Description:
SVM by using radial basis function (RBF) kernel with Weston, Watkins native multi-class.sigma must be tuned and I want to use k-folds cross validation to do this. I consider a fixed C.Solution:
It seems that I can use the nice package mlr to do this! So, to tune the rbf parameter sigma using CV for MSVM classification, (using this tutorial)
#While C is fix = 3, define a range to search sigma over it. Search between [10^{-6}, 10^{6}]
num_ps = makeParamSet(
makeDiscreteParam("C", values = 3),
makeNumericParam("sigma", lower = -6, upper = 6, trafo = function(x) 10^x)
)
#Define the Grid search method
ctrl = makeTuneControlGrid()
#Apply the k-folds CV
rdesc = makeResampleDesc("CV", iters = 3L)
res = tuneParams("classif.ksvm", task = iris.task, resampling = rdesc,
par.set = num_ps, control = ctrl)
Question:
For this part
res = tuneParams("classif.ksvm", task = iris.task, resampling = rdesc,
par.set = num_ps, control = ctrl)
According to the documentation, by using the integrated learner classif.ksvm, I'm asking to apply the multiclass classification that is defined in the package ksvm.
How can I know which method and kernel type are used? I mean, how to force the learner classif.ksvm to use the classification type (kbb-svc) and the kernel (rbfdot ) which are already defined in ksvm?
If this is not possible, then how to define a new learner with all of my requirements?

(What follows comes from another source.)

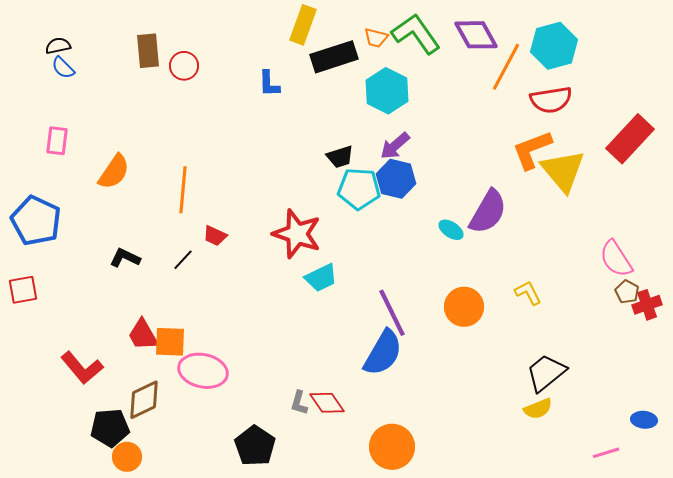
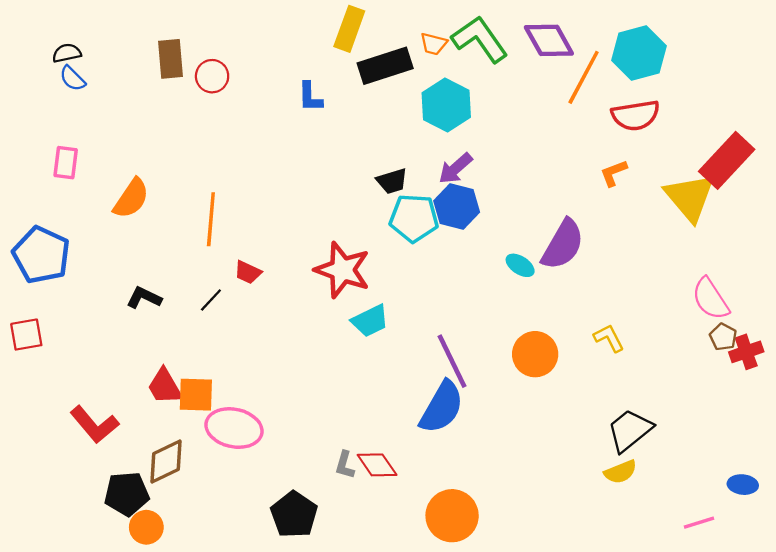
orange L-shape: (532, 150) -> (614, 173), size x0.6
yellow triangle: (563, 171) -> (690, 197), moved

You have to set the fixed parameters within the learner. Therefore you first have to create it:
library(mlr)
lrn = makeLearner("classif.ksvm", par.vals = list(C = 3, type = "kbb-svc", kernel = "rbfdot"))
Then you only define the parameters that you want to change within the ParamSet
num_ps = makeParamSet(
makeNumericParam("sigma", lower = -6, upper = 6, trafo = function(x) 10^x)
)
Then you can do the tuning as in your example
ctrl = makeTuneControlGrid()
rdesc = makeResampleDesc("CV", iters = 3L)
res = tuneParams(lrn, task = iris.task, resampling = rdesc, par.set = num_ps, control = ctrl)